The emergence of neural architecture search (NAS) has greatly advanced the research on network design. Recent proposals such as gradient-based methods or one-shot approaches significantly boost the efficiency of NAS. In this paper, we formulate the NAS problem from a Bayesian perspective. We propose explicitly estimating the joint posterior distribution over pairs of network architecture and weights. Accordingly, a hybrid network representation is presented which enables us to leverage the Variational Dropout so that the approximation of the posterior distribution becomes fully gradient-based and highly efficient. A posterior-guided sampling method is then presented to sample architecture candidates and directly make evaluations. As a Bayesian approach, our posterior-guided NAS (PGNAS) avoids tuning a number of hyper-parameters and enables a very effective architecture sampling in posterior probability space. Interestingly, it also leads to a deeper insight into the weight sharing used in the one-shot NAS and naturally alleviates the mismatch between the sampled architecture and weights caused by the weight sharing. We validate our PGNAS method on the fundamental image classification task. Results on Cifar-10, Cifar-100 and ImageNet show that PGNAS achieves a good trade-off between precision and speed of search among NAS methods. For example, it takes 11 GPU days to search a very competitive architecture with 1. 98% and 14. 28% test errors on Cifar10 and Cifar100, respectively.

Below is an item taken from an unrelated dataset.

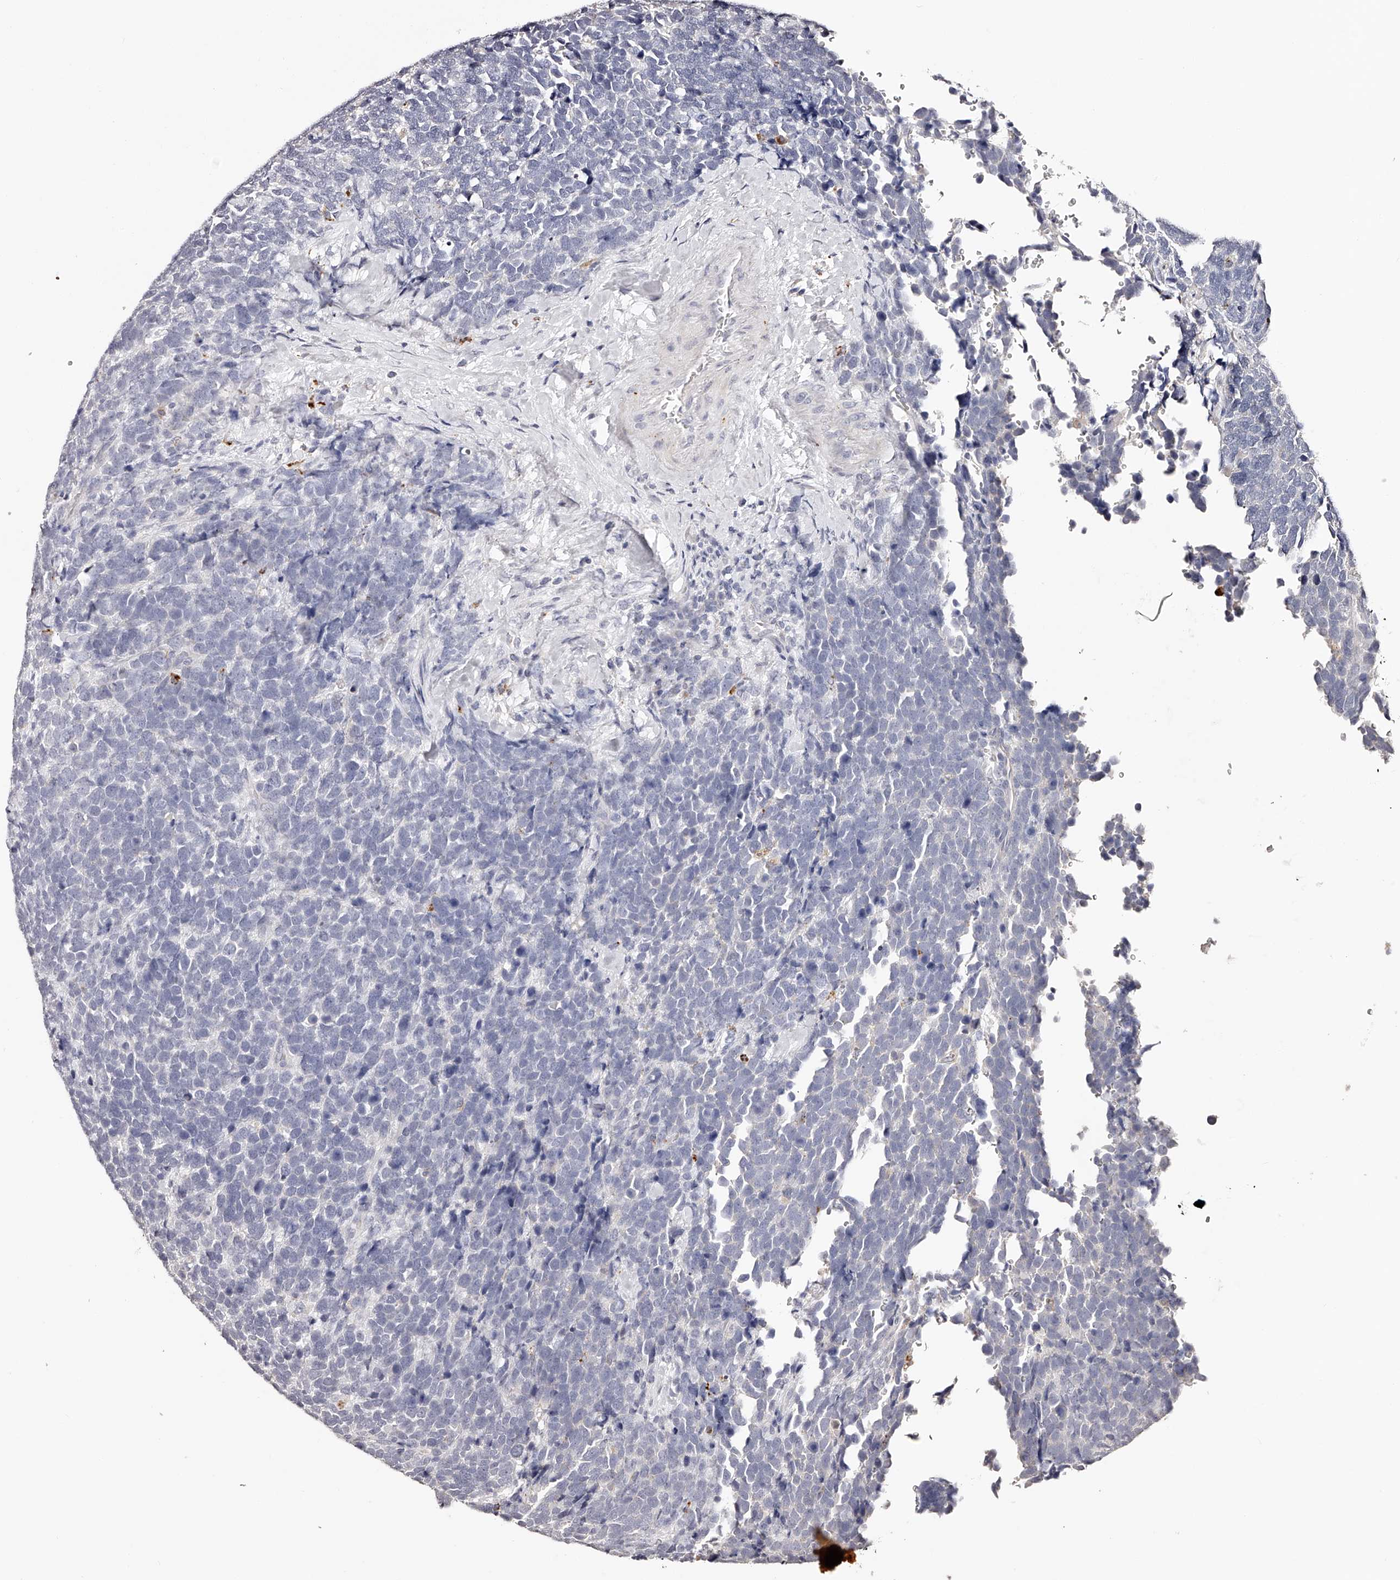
{"staining": {"intensity": "negative", "quantity": "none", "location": "none"}, "tissue": "urothelial cancer", "cell_type": "Tumor cells", "image_type": "cancer", "snomed": [{"axis": "morphology", "description": "Urothelial carcinoma, High grade"}, {"axis": "topography", "description": "Urinary bladder"}], "caption": "The photomicrograph shows no staining of tumor cells in urothelial cancer.", "gene": "SLC35D3", "patient": {"sex": "female", "age": 82}}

IJCAI Conference 2019 Conference Paper

Mutually Reinforced Spatio-Temporal Convolutional Tube for Human Action Recognition

  • Haoze Wu
  • Jiawei Liu
  • Zheng-Jun Zha
  • Zhenzhong Chen
  • Xiaoyan Sun

Recent works use 3D convolutional neural networks to explore spatio-temporal information for human action recognition. However, they either ignore the correlation between spatial and temporal features or suffer from high computational cost by spatio-temporal features extraction. In this work, we propose a novel and efficient Mutually Reinforced Spatio-Temporal Convolutional Tube (MRST) for human action recognition. It decomposes 3D inputs into spatial and temporal representations, mutually enhances both of them by exploiting the interaction of spatial and temporal information and selectively emphasizes informative spatial appearance and temporal motion, meanwhile reducing the complexity of structure. Moreover, we design three types of MRSTs according to the different order of spatial and temporal information enhancement, each of which contains a spatio-temporal decomposition unit, a mutually reinforced unit and a spatio-temporal fusion unit. An end-to-end deep network, MRST-Net, is also proposed based on the MRSTs to better explore spatio-temporal information in human actions. Extensive experiments show MRST-Net yields the best performance, compared to state-of-the-art approaches.